Leonardo Romero, prefeito da cidade, esteve no evento de sexta-feira no Valdair Roque e afirmou ver a luta das famílias “com bons olhos”. “Em nossa cidade, já temos dois assentamentos e vimos que tem dado certo. É segurar a população no campo, gerar alimento para a população”, disse, garantindo que a prefeitura apoia a efetivação de um assentamento na área.


Desde 2018, existe recomendação do Ministério Público Federal para destinar a área a famílias acampadas / Foto: Valmir Fernandes/MST-PR

A prefeitura está seguindo a orientação do Ministério Público para a emissão do Cadastro de Produtores Rurais (CAD-PRO) para as famílias acampadas. A iniciativa atende a uma demanda antiga das famílias Sem Terra.

Também participaram da cerimônia Maurício Kalache, procurador de justiça do Ministério Público, Coordenador do Centro de Apoio Operacional das Promotorias de Patrimônio Público e à Ordem Tributária, que comentou sobre a emissão do CAD-PRO. “Os acampados, assentados, quando buscam o cadastro junto ao cadastro de contribuinte de ICMS, eles estão se oferecendo para o Estado para recolher tributos, e como é possível uma resistência por tantos anos. Quem dos homens ricos batem à porta do Estado para dizer 'eu quero pagar tributos?' E os trabalhadores e trabalhadoras fizeram esse gesto e não tiveram a porta aberta até recentemente”, apontou.
+ + + + +
ENUNCIADO DA TAREFA » Transcreva fielmente, do texto sobre as famílias acampadas, o trecho que começa em "Leonardo Romero, prefeito" e vai até "assentamento na área.".

(Entradas do conjunto de dados)
+ + + + +
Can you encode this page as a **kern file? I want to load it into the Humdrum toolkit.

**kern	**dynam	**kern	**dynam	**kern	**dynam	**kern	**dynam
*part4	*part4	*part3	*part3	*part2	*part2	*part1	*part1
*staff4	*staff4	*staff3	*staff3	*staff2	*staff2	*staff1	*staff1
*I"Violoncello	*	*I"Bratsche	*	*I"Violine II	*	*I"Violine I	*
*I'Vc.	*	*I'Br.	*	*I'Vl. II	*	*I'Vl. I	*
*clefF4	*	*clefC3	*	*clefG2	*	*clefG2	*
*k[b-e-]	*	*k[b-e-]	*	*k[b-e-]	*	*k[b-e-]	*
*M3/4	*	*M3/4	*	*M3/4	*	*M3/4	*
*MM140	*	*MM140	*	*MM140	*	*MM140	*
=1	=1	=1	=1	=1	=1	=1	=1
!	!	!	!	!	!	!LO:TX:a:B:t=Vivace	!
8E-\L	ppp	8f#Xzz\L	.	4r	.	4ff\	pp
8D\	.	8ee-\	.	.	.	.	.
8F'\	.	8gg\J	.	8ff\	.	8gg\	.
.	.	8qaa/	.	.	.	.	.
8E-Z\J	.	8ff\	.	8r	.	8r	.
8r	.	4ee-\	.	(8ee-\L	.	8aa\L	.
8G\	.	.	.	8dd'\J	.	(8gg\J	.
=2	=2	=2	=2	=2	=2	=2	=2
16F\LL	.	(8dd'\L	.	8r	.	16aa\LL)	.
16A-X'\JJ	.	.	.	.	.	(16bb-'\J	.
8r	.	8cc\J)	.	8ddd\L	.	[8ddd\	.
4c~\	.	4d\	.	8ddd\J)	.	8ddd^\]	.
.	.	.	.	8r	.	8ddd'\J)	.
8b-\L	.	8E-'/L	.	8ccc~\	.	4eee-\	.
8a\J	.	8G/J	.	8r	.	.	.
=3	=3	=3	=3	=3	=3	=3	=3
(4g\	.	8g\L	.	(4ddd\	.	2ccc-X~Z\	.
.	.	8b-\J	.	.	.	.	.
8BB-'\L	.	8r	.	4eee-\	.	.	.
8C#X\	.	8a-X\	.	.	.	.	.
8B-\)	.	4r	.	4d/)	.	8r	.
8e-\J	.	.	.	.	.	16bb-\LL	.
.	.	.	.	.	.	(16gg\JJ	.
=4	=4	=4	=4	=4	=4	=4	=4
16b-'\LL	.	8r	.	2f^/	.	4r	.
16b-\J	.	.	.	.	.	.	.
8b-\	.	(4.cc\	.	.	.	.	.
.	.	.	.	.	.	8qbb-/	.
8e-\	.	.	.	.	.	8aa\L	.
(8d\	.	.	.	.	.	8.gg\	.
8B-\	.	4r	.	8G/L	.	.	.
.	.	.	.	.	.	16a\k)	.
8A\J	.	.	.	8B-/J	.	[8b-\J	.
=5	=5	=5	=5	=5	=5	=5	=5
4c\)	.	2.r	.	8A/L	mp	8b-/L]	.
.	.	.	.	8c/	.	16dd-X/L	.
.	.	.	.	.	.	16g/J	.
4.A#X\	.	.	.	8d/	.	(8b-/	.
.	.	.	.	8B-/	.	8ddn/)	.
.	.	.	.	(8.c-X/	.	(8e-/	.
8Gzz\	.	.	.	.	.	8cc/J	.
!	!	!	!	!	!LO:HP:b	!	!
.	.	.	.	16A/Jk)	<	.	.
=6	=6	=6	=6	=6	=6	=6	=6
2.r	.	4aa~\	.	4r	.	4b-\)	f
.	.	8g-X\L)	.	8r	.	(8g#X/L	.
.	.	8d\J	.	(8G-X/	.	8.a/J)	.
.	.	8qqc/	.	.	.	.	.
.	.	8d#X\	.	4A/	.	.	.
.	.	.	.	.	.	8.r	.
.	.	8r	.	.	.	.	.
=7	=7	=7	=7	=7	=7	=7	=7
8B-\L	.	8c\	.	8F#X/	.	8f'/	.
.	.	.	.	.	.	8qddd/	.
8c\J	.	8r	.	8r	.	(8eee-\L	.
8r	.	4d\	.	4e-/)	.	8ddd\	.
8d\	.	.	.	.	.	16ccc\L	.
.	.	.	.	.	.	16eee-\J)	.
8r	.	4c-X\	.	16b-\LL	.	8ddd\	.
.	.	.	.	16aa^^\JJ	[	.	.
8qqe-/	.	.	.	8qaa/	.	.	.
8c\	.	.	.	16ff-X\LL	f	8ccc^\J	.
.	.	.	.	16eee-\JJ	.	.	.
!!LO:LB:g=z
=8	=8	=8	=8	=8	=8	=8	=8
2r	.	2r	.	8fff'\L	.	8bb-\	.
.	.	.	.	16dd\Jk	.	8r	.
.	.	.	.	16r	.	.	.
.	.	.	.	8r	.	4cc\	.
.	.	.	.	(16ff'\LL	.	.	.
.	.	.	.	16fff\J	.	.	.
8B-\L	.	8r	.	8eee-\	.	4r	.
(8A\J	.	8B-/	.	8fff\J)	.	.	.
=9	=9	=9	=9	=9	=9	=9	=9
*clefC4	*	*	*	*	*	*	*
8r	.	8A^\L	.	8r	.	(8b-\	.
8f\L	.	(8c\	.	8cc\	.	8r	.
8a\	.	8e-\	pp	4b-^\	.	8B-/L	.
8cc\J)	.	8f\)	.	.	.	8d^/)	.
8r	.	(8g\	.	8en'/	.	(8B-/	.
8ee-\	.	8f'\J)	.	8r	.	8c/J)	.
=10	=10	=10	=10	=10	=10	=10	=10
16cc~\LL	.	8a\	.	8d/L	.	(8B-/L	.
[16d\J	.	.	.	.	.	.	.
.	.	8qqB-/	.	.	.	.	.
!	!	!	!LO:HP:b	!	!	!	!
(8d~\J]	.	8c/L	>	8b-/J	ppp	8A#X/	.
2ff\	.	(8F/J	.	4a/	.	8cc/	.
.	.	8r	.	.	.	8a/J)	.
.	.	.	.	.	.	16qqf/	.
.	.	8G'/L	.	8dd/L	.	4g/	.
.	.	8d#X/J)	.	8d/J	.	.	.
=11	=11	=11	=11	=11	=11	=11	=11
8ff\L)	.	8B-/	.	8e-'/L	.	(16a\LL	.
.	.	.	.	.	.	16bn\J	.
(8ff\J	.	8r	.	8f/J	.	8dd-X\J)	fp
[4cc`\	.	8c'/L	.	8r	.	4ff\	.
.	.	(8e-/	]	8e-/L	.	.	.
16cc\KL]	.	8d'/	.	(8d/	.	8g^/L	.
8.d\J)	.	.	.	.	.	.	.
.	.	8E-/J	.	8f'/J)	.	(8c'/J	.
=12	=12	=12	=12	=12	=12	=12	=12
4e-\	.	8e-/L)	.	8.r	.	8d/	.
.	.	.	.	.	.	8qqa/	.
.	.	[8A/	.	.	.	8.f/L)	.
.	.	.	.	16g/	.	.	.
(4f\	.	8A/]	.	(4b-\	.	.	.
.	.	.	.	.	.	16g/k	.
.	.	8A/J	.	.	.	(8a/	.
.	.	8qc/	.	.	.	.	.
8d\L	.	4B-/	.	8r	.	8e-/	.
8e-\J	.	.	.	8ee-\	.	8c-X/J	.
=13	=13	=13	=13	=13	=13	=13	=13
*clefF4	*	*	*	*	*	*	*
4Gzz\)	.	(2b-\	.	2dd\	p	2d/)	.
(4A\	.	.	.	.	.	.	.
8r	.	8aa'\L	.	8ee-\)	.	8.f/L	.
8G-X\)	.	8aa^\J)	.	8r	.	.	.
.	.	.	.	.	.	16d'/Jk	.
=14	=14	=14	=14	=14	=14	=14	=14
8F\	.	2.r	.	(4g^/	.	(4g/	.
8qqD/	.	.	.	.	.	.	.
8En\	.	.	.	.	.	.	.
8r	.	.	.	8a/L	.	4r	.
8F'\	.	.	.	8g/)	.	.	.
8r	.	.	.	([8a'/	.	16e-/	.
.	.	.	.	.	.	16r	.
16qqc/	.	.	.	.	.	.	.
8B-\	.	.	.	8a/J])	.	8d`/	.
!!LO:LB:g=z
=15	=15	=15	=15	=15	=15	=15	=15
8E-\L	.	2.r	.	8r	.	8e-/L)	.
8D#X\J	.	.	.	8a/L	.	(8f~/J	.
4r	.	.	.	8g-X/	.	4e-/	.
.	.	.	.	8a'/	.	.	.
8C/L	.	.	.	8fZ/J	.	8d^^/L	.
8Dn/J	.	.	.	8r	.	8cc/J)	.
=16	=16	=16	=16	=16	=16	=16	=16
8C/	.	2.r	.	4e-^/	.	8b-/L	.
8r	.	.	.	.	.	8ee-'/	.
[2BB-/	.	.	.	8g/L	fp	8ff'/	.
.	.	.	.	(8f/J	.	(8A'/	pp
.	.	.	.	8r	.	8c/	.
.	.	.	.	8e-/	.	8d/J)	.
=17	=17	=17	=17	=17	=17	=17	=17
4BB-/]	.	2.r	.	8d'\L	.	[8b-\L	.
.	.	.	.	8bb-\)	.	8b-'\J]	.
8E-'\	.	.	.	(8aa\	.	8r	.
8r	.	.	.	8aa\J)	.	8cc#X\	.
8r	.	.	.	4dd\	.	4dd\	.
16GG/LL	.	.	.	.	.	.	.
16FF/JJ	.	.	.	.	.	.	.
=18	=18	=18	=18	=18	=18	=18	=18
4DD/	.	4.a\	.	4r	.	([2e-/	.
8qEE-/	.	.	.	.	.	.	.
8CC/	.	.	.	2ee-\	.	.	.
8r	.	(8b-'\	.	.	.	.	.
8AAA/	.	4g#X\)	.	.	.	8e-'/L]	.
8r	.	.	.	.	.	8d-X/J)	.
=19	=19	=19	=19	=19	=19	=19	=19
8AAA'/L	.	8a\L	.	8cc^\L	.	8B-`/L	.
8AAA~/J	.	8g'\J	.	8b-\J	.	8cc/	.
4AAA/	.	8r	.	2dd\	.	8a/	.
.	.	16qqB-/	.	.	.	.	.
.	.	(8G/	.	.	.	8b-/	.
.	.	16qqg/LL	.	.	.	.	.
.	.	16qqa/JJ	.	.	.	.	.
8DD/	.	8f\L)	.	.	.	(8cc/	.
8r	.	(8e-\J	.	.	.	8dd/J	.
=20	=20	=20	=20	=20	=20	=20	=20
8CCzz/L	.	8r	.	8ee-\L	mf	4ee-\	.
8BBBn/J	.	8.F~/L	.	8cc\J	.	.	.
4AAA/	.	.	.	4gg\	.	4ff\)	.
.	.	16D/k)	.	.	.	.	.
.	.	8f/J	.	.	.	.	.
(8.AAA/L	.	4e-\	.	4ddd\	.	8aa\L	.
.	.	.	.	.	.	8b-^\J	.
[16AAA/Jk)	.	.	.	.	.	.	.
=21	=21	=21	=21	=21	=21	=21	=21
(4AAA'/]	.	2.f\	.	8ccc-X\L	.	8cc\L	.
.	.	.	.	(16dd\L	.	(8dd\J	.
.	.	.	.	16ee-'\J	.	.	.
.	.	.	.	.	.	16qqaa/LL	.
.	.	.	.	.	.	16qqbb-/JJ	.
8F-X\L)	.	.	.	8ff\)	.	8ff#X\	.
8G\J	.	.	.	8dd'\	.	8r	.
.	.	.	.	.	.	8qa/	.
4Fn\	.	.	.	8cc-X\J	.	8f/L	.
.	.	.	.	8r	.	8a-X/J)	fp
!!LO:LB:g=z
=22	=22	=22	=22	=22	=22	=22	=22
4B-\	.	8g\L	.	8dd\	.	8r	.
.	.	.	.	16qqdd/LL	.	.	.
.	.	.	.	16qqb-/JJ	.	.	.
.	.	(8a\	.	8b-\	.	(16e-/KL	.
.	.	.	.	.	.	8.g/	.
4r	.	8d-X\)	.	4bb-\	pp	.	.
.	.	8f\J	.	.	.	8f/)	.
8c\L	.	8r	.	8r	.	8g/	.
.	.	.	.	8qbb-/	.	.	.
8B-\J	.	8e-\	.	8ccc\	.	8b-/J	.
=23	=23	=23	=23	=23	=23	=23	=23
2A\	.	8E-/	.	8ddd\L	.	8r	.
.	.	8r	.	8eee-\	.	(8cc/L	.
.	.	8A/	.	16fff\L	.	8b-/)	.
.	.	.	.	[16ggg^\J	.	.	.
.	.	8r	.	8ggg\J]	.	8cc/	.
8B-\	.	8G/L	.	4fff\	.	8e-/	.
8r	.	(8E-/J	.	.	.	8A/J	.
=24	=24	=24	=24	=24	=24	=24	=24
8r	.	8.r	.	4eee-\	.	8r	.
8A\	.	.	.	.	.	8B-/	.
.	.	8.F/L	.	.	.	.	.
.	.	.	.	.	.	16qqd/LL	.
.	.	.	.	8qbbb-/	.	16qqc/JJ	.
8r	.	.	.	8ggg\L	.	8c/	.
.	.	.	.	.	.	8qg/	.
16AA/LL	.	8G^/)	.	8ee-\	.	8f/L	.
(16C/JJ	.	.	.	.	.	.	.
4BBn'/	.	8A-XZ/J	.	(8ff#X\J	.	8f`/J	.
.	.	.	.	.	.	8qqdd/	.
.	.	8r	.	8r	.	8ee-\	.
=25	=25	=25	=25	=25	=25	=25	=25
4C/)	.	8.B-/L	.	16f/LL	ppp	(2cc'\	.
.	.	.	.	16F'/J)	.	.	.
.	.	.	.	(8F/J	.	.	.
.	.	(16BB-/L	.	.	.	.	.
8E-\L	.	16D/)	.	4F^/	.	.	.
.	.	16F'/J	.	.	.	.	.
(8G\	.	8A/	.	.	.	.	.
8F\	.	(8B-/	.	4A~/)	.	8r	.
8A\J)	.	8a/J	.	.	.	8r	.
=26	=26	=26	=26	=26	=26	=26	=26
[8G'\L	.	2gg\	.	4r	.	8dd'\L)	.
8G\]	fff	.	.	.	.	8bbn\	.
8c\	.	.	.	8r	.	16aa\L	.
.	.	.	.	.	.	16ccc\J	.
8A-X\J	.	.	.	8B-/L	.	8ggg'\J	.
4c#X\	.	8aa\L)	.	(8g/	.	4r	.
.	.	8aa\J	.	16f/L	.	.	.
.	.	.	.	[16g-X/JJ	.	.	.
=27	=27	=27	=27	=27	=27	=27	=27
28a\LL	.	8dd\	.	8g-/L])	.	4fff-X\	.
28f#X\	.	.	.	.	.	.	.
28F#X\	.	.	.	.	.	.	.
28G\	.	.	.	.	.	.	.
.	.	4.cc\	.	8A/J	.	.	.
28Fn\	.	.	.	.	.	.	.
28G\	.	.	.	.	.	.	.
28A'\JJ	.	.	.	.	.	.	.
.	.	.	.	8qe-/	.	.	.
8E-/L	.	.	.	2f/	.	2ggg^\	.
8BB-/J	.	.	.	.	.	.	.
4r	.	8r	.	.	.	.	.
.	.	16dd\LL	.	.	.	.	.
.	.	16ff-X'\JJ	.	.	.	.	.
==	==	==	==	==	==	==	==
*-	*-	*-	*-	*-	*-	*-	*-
+ + + + +
RESPOSTA DA TAREFA »
Leonardo Romero, prefeito da cidade, esteve no evento de sexta-feira no Valdair Roque e afirmou ver a luta das famílias “com bons olhos”. “Em nossa cidade, já temos dois assentamentos e vimos que tem dado certo. É segurar a população no campo, gerar alimento para a população”, disse, garantindo que a prefeitura apoia a efetivação de um assentamento na área.